Detection Methods for CVE-2025-33248
Indicators of Compromise
- Unexpected processes spawned by Megatron-LM or Python processes running conversion scripts
- Unusual file access patterns or network connections originating from ML training environments
- Presence of unfamiliar serialized files (.pkl, .pt, .ckpt) in model directories
- Anomalous user activity involving the hybrid conversion script with files from untrusted sources
Detection Strategies
- Monitor execution of the Megatron-LM hybrid conversion script for unusual command-line arguments or file inputs
- Implement file integrity monitoring on model checkpoint directories to detect unauthorized modifications
- Deploy endpoint detection to identify suspicious child process creation from Python/Megatron-LM processes
- Analyze network traffic from ML training systems for unexpected outbound connections following file processing operations
Monitoring Recommendations
- Enable verbose logging for Megatron-LM operations, particularly around file loading and conversion activities
- Implement alerting for any execution of conversion scripts with files sourced from external or untrusted locations
- Utilize SentinelOne's behavioral AI to detect and block suspicious code execution patterns during deserialization operations
- Monitor for signs of privilege escalation or lateral movement following any file processing activity in ML environments
How to Mitigate CVE-2025-33248
Immediate Actions Required
- Update NVIDIA Megatron-LM to the latest patched version as indicated in the official NVIDIA security advisory
- Audit recent usage of the hybrid conversion script and review any files that have been processed from external sources
- Restrict execution of conversion scripts to trusted users and implement strict file source validation policies
- Isolate ML training environments from sensitive production systems to limit blast radius of potential compromise
Patch Information
NVIDIA has released a security patch addressing this vulnerability.
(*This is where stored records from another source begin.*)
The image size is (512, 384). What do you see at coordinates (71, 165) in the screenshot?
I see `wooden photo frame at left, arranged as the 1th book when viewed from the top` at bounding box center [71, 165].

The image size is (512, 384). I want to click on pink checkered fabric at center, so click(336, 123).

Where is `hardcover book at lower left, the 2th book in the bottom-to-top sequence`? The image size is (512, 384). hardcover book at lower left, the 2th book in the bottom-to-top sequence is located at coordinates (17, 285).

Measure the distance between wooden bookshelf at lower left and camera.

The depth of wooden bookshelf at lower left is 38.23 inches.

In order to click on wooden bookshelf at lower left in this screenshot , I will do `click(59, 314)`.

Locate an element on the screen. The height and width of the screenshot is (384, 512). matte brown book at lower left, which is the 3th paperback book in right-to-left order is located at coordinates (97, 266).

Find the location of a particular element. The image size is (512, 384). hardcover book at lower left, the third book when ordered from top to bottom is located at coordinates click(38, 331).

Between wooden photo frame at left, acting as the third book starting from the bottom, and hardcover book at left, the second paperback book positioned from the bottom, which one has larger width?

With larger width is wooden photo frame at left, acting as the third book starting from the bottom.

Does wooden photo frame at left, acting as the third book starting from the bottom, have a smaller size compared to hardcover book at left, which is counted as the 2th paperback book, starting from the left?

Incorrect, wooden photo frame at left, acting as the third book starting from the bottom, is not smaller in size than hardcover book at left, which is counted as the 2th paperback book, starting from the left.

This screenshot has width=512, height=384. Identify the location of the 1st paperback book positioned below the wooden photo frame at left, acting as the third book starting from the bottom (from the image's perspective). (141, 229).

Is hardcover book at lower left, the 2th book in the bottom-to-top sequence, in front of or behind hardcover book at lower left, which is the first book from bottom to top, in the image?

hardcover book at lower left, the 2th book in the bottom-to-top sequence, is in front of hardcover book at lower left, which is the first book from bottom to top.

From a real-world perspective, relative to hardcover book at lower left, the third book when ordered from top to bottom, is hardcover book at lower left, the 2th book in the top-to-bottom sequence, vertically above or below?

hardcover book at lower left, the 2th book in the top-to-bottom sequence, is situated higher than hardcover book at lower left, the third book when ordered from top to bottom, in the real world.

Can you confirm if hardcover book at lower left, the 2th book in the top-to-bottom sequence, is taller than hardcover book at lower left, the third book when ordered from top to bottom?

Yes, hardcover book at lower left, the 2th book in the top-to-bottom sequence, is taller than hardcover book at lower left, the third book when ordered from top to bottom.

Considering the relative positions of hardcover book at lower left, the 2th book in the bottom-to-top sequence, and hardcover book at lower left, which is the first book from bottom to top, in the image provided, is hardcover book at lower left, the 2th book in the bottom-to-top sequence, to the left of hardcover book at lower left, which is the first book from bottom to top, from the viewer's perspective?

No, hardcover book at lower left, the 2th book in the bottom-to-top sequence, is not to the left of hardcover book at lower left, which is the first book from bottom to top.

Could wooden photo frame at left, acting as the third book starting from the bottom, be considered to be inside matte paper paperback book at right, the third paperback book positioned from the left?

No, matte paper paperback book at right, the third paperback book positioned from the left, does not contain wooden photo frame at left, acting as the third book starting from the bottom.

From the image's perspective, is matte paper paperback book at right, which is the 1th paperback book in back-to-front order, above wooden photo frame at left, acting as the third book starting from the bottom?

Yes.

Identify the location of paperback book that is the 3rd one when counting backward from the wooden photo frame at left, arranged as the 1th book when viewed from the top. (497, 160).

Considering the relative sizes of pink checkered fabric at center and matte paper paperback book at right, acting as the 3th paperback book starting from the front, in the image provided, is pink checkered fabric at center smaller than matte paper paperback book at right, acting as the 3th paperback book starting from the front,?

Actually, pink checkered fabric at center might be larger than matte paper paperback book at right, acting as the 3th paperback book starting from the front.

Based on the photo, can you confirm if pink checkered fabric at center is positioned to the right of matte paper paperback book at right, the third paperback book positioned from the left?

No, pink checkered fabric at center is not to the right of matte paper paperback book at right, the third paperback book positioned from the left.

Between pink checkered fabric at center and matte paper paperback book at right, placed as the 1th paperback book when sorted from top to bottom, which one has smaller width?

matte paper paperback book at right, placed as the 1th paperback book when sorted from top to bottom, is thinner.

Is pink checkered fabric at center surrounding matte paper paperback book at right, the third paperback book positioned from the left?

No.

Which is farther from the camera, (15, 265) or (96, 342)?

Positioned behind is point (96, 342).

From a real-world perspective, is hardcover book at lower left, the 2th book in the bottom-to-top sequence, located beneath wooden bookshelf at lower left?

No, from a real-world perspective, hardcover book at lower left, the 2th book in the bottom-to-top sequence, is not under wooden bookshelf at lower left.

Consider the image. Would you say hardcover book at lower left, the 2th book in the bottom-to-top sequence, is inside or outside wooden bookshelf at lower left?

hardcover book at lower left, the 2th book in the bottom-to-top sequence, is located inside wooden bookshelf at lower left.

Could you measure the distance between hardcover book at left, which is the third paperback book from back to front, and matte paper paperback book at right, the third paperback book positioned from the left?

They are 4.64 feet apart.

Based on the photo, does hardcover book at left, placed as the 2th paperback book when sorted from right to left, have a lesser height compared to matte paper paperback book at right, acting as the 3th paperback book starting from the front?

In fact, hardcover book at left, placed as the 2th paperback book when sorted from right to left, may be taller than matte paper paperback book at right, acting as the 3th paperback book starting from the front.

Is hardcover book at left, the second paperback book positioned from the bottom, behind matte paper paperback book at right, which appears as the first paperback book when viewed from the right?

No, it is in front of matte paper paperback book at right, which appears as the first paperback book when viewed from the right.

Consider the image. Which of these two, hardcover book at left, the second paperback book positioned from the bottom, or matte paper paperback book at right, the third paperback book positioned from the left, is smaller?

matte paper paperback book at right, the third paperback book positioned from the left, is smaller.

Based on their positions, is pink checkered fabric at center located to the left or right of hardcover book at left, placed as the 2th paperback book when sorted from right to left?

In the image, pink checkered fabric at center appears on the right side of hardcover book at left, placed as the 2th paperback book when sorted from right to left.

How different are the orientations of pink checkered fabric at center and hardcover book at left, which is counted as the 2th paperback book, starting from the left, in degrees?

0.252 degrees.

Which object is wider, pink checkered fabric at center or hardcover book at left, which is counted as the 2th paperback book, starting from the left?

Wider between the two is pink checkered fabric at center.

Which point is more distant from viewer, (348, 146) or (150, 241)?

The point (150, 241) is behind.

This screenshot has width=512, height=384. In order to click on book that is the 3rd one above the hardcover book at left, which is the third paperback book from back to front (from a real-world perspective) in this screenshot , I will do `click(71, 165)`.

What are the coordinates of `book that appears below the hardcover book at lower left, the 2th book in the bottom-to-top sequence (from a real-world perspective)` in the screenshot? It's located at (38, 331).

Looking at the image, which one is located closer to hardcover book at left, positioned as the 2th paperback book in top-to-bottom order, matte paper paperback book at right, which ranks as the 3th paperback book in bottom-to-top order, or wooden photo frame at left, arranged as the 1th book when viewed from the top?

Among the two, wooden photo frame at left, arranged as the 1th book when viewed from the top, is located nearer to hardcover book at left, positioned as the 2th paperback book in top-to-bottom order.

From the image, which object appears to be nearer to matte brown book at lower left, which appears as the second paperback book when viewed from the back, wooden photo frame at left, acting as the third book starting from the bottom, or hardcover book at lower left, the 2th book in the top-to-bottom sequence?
Users should refer to the NVIDIA Support Article for detailed patching instructions and the latest secure version of Megatron-LM. Apply the patch immediately to all systems running affected versions of the software.
Workarounds
- Only process files from verified and trusted sources; never load model checkpoints or conversion files from unknown origins
- Implement strict access controls limiting who can execute conversion scripts in your environment
- Use containerized or sandboxed environments when processing any external files to contain potential exploitation
- Validate file integrity using cryptographic checksums before processing any model artifacts or conversion files
# Example: Restrict conversion script execution and validate files
# 1. Verify file hash before processing
sha256sum model_checkpoint.pkl
# Compare against known-good checksum from trusted source
# 2. Run conversion in isolated environment (example using Docker)
docker run --rm --network=none -v /path/to/file:/data:ro nvidia/megatron-lm python convert_script.py /data/model_checkpoint.pkl
Disclaimer: This content was generated using AI. While we strive for accuracy, please verify critical information with official sources.